A simple exploration of iMessages using python.
It was my colleague’s birthday, and since we had corresponded frequently regarding assignments and other project or meeting related issues, it would be fun to do a brief analysis of our text messages.
In iMessage there are several features to take into account that are not present in other more rudimentary messaging apps. The “tap back” feature of reacting to a message counts itself as a reaction. Therefore with knowledge of the specific language like “liked” or “emphasized” you can filter by tapback type. If you play an in-app game like “cup pong”, launching the instance will register as a message. If games are turn based, then you can have additional analysis (like how many games were played during meetings)
The total “messages” sent was 6836. But this metric would be better called “interactions” because of the many non-text items which are mentioned above.
The average message was 49 characters long (for reference, roughly the same number of characters in this bullet point that appear before this parenthetical). However, the data has a significant right skew, and the median is 33 characters. Some examples of 33 character length messages:
The longest message was a copy + pasted song lyrics from a parody song I wrote and performed at our graduation ceremony. It was 2890 characters long, so understandably skewed the data. The differences can be seen in figures 1 & 2 below.
Split by individual: From the feature “is_from_me” I could easily find the percent of messages sent by each person.
Games: 15 instances of “Cup Pong”, but I did not cross reference to find if any occurred during essential work duties. Anecdotal evidence suggests at least two occasions.
Tap-Backs: There were 112 instances of using the “HaHa” tapback.
As is evident from a brief sampling of messages, the data indicates that my colleague sends more frequent and shorter messages, but I send slightly less ferequent but more verbose messages. I tend to use more punctuation and parentheticals rather than splitting up messages. Many instances of “ha” were found, which indicates levity in the working relationship. Several games of Cup Pong were played, indicating my colleagues obsession with cup pong, and my acquiescence.
import pandas as pd
import numpy as np
import sqlite3
import pandas as pd
# substitute username with your username
conn = sqlite3.connect('/Users/username/Library/Messages/chat.db')
# connect to the database
cur = conn.cursor()
# get the names of the tables in the database
#(This will give you an idea about what information is in the database)
cur.execute(" select name from sqlite_master where type = 'table' ")
for name in cur.fetchall(): print(name)
# the strftime function converts the date to a human readable format.
messages = pd.read_sql_query("select *, datetime(message.date + strftime('%s', '2001-01-01') ,'unixepoch','localtime') as date_uct from message", conn)

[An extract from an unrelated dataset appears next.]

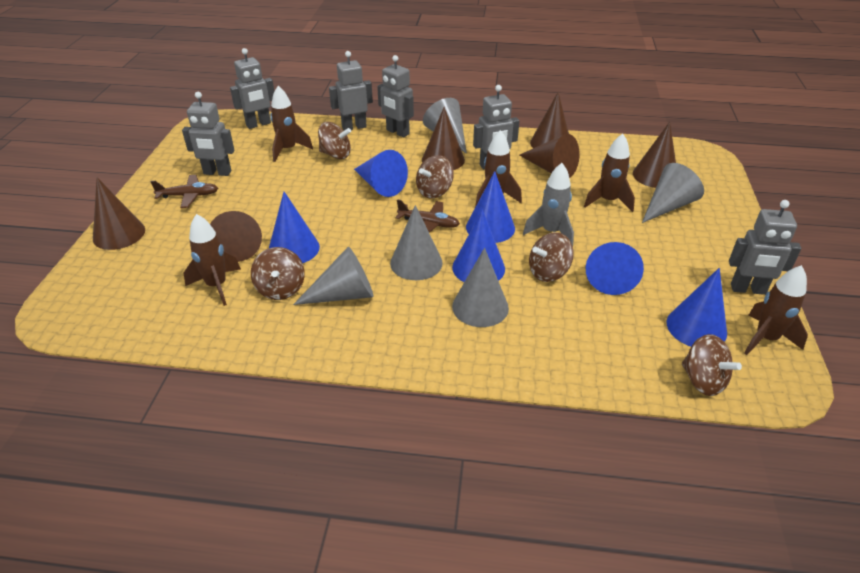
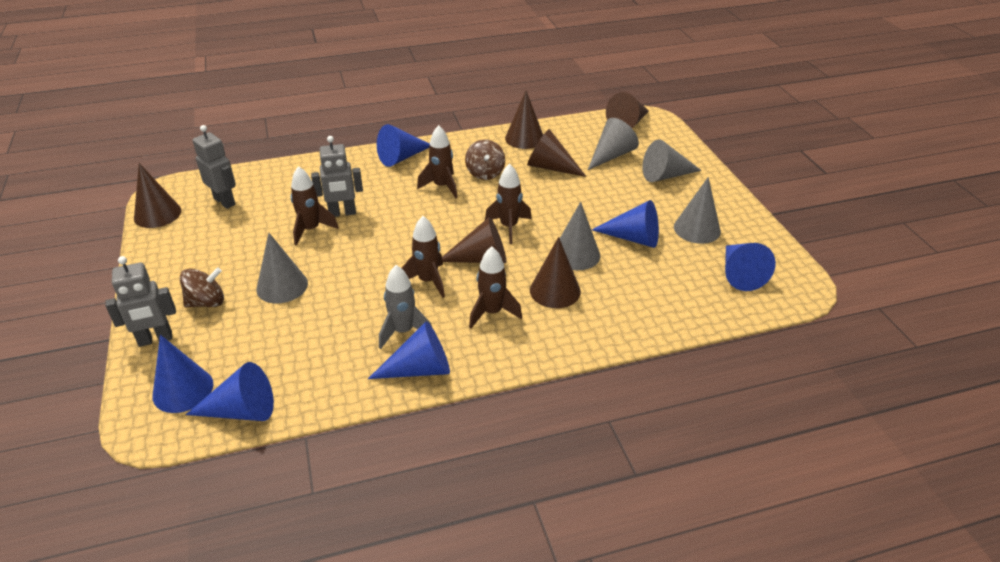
brown plane: [151,175,218,208] [395,199,460,232] = 2 -> none = 0
brown spinning top: [251,247,305,300] [318,122,351,159] [416,155,454,199] [529,232,574,282] [682,334,742,396] = 5 -> [180,267,224,307] [465,139,505,180] = 2
grey robot: [182,92,234,176] [230,48,274,129] [329,51,373,130] [377,55,414,137] [473,85,519,170] [729,200,801,295] = 6 -> [105,256,176,347] [193,125,236,209] [311,136,363,217] = 3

# To find a particular friend, pick a text that is unique to your messaging thread:
messages[['handle_id','text','is_from_me','date','item_type']].loc[messages['text'] == "very unique text",:]
# Then look at the handle_id in the resulting table to find
# the handle_id of the friend of choice, 1326 here:
df_friend = messages[['handle_id','text','is_from_me','date']].loc[messages['handle_id'] == 1326,:]
# finding instances of lol
df_friend['text'].str.contains('lol').sum()
# splitting the dataframe between who sent which message (j = jake, f = friend):
j_sent = df_friend.loc[df_friend['is_from_me'] == 1,:]
f_sent = df_friend.loc[df_friend['is_from_me'] == 0,:]